Parameter	Type	Description
`asset_id`	string	Required. The Mux asset ID of the video to caption.
`language_code`	string	BCP 47 language code of the audio (e.g. `en`, `es`). Auto-detected when omitted.
`replace_existing`	boolean	When `true`, any existing text track with the same language code is deleted before the new track is uploaded. When `false` (the default), the request is rejected if a matching track already exists.
`track_name`	string	Custom name for the uploaded Mux text track. Defaults to `"{Language} (Generated)"` using the resolved language code.
`include_speakers`	boolean	When `true`, speaker labels are identified and added to each caption cue. Useful for interviews, podcasts, and multi-speaker content. Defaults to `false`.
`include_words`	boolean	When `true`, word-level timestamps are exported as a JSON file accessible via `temporary_words_url` in the output. Billed at a higher unit rate. Defaults to `false`.
`upload_to_mux`	boolean	Whether to upload the generated captions as a new text track on the asset. Defaults to `true`. When `false`, no track is created (and `replace_existing` must also be `false`); the captions remain available via `temporary_srt_url`.
`phrases`	array of strings	Best-effort list of words or short phrases (proper nouns, product names, jargon) likely to appear in the audio, used to bias recognition toward correct spellings. Up to 100 phrases, each up to 50 characters.

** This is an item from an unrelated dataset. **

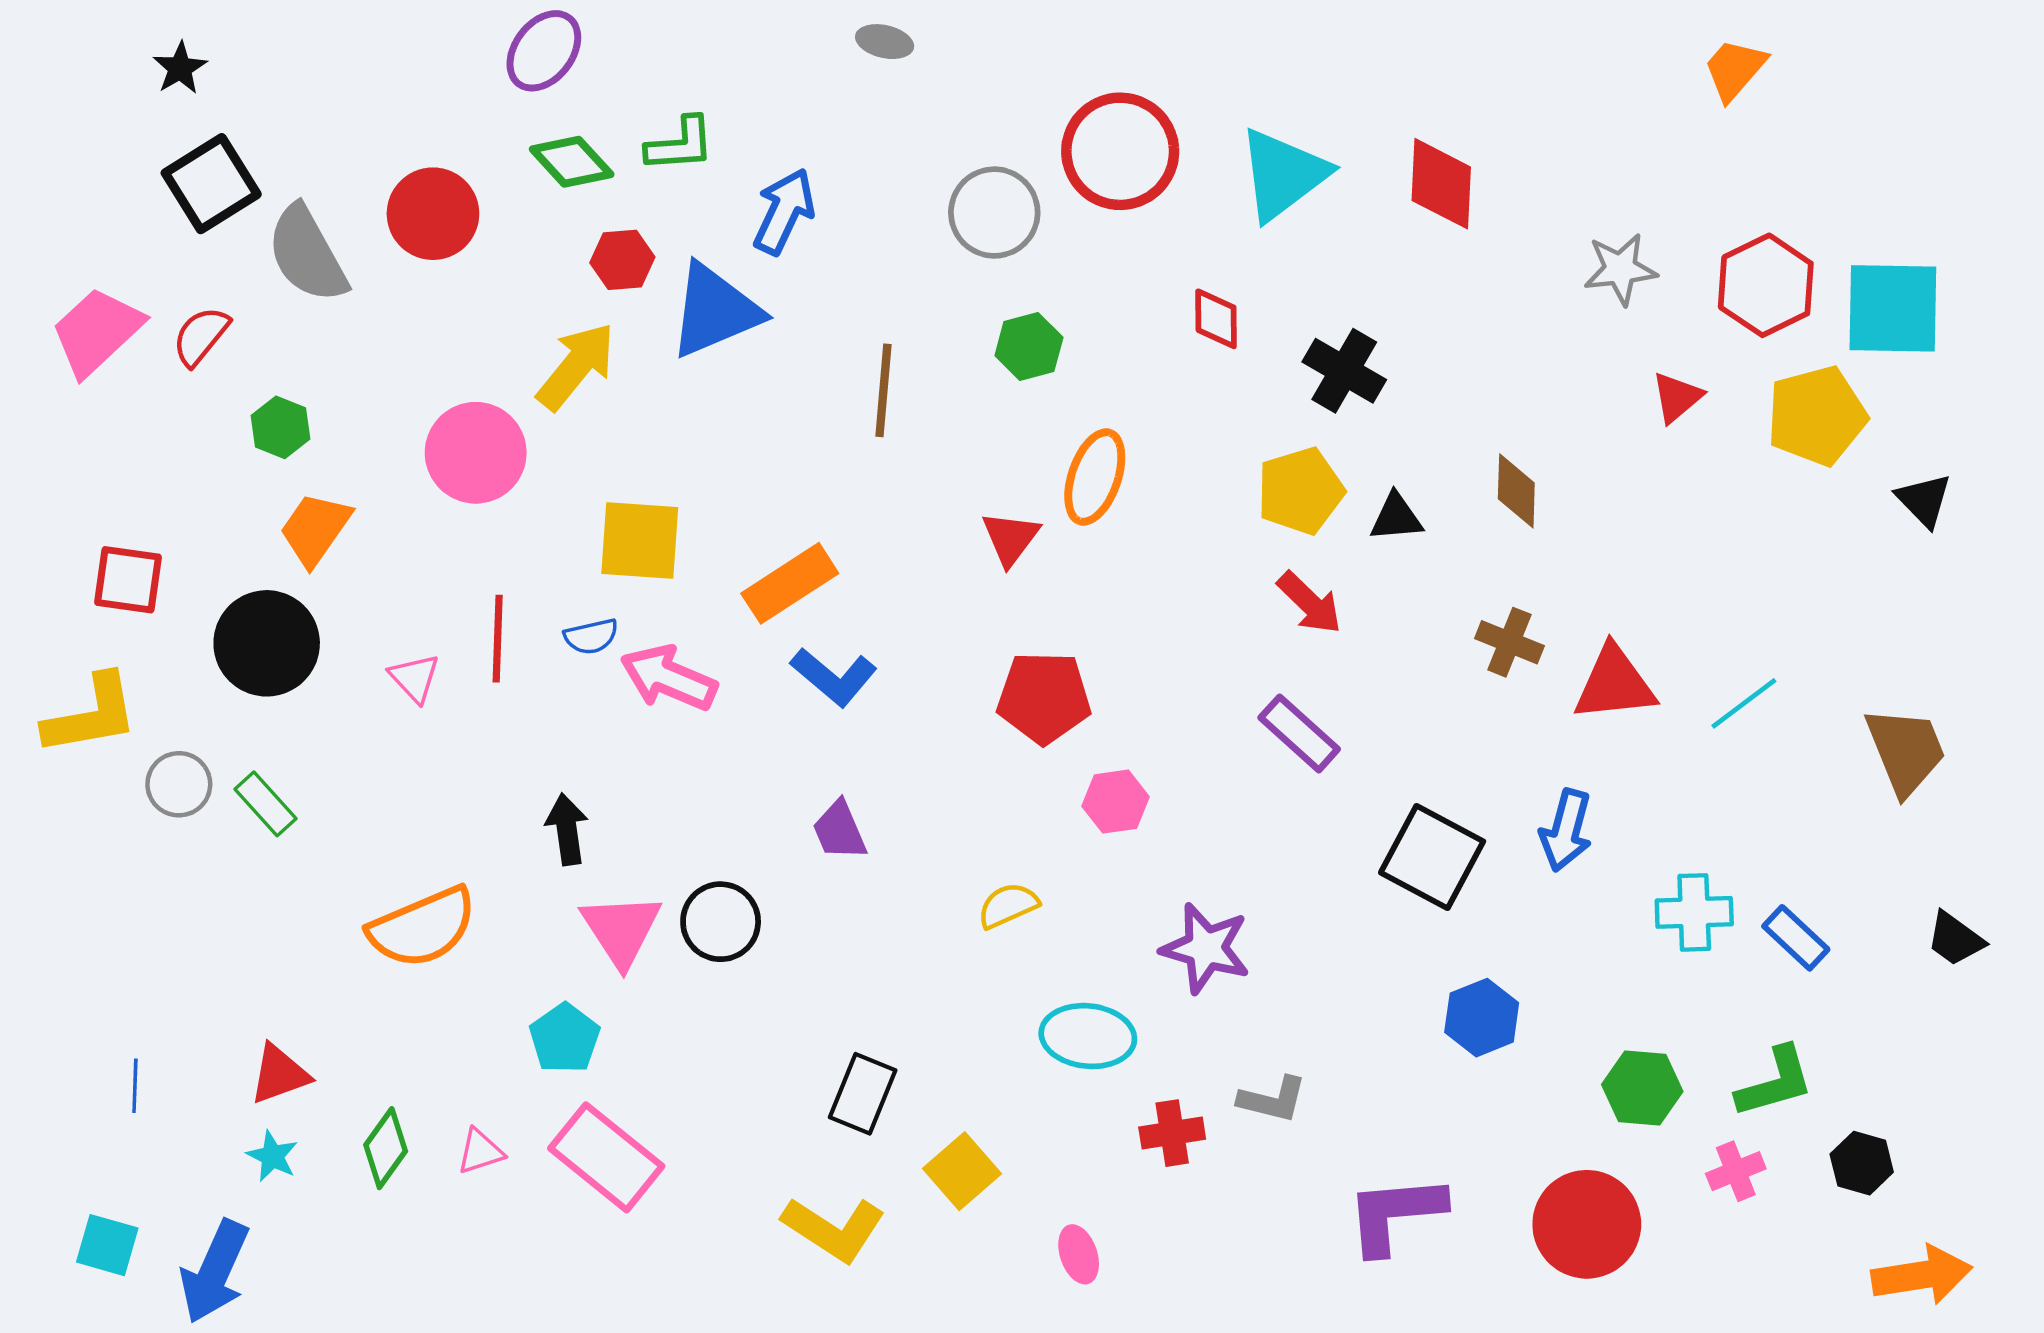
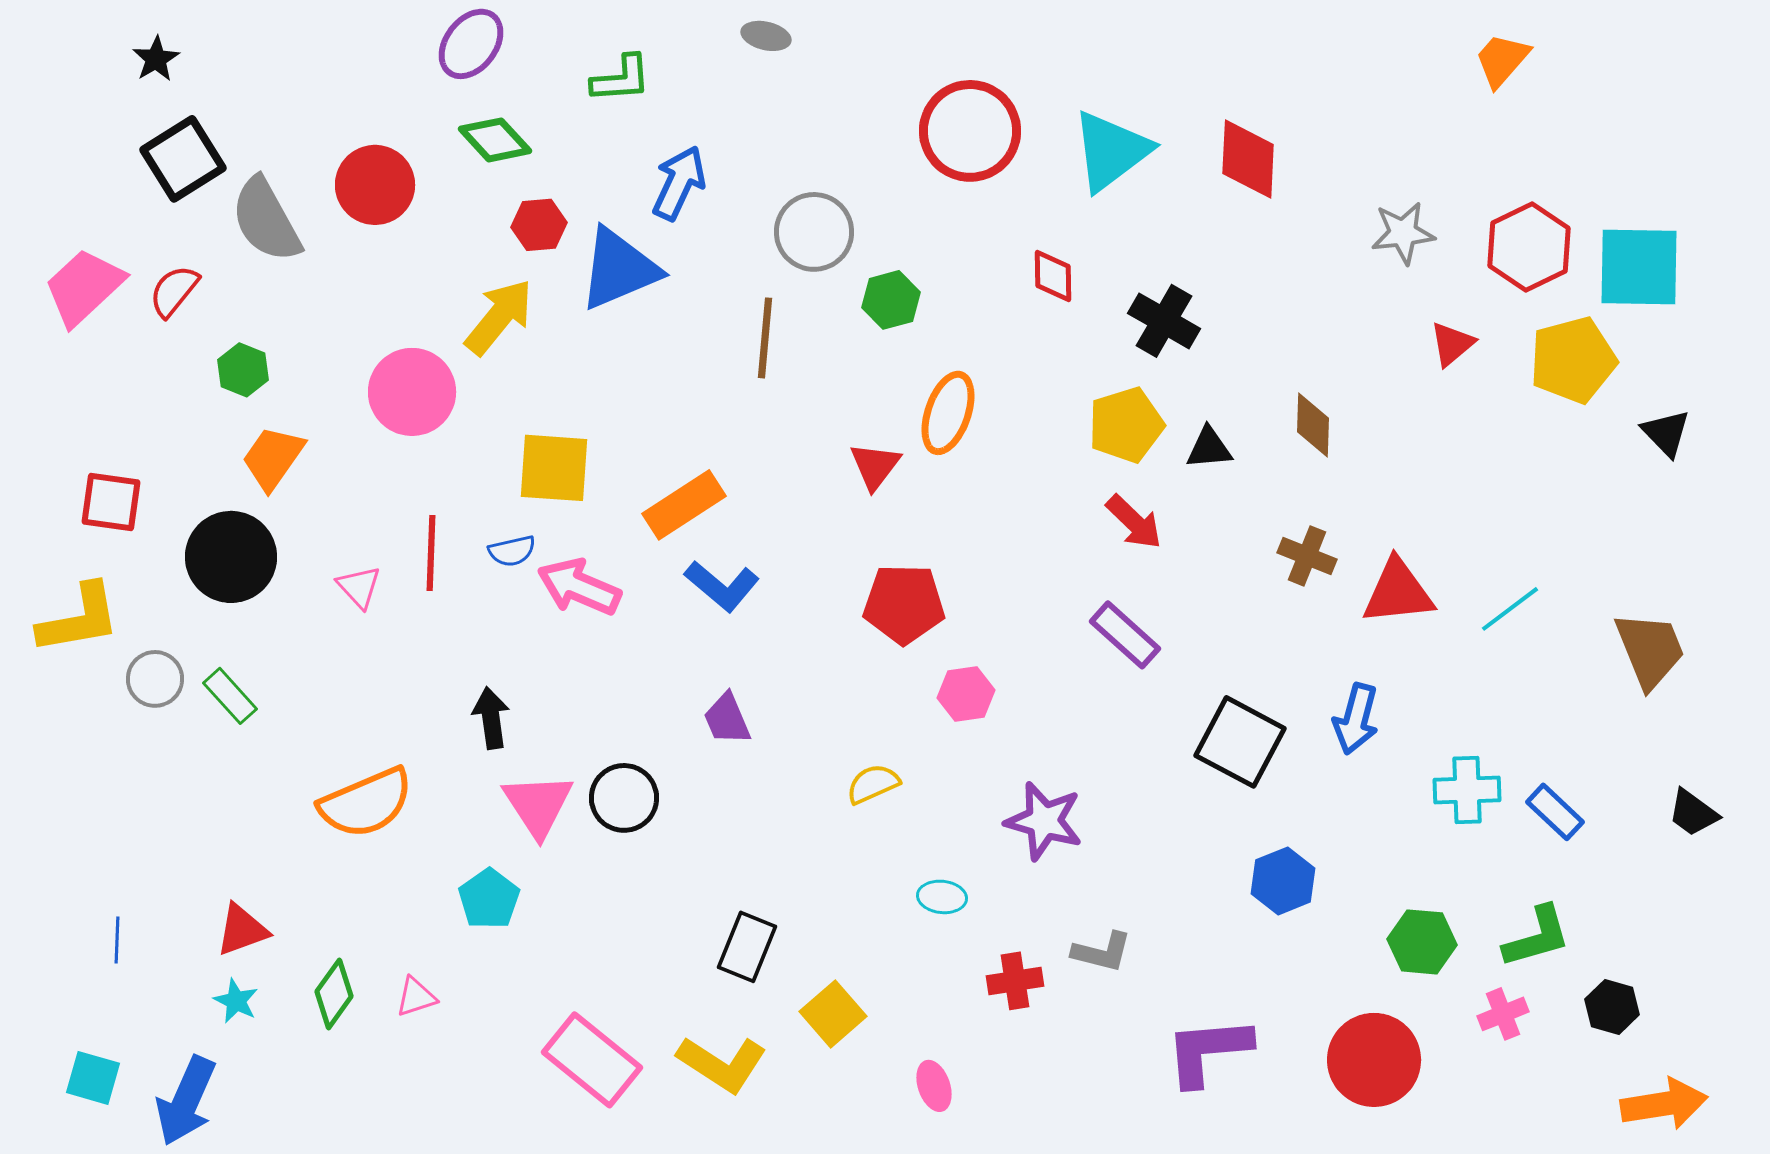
green L-shape: (680, 144) -> (621, 79), moved
gray circle: (994, 213) -> (814, 232), moved
cyan ellipse: (1088, 1036) -> (942, 897), size x0.6
pink rectangle: (606, 1157) -> (592, 1060), moved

Does not guarantee exact output.

Output

Field	Type	Description
`track_id`	string	Mux text track ID of the newly uploaded caption track. Omitted when `upload_to_mux` is `false`.
`language_code`	string	Resolved language code of the generated captions (may differ from the requested code when auto-detected).
`temporary_srt_url`	string	Temporary pre-signed URL to download the generated SRT file. Expires 7 days after the job completes.
`temporary_words_url`	string	Temporary pre-signed URL to download the word-level timestamp JSON. Present when `include_words` is `true`. Expires 7 days after the job completes, so download and store it for long-term access.
`replaced_track_id`	string	Mux track ID of the deleted track, present when `replace_existing` was `true`.

Example response

This is the payload delivered to the robots.job.generate_premium_captions.completed webhook, and the same shape you get from GET /robots/v0/jobs/generate-premium-captions/{JOB_ID}:

{
  "data": {
    "id": "rjob_yza567",
    "workflow": "generate-premium-captions",
    "status": "completed",
    "units_consumed": 3000,
    "parameters": {
      "asset_id": "YOUR_ASSET_ID",
      "language_code": "en",
      "replace_existing": false,
      "include_speakers": false,
      "include_words": false,
      "upload_to_mux": true,
      "phrases": ["Mux", "API"]
    },
    "outputs": {
      "track_id": "track_en_abc123",
      "language_code": "en",
      "temporary_srt_url": "https://storage.googleapis.com/..."
    }
  }
}

When upload_to_mux is true (the default), the caption track is automatically attached to your asset, and viewers will see the new language option in the player's caption menu.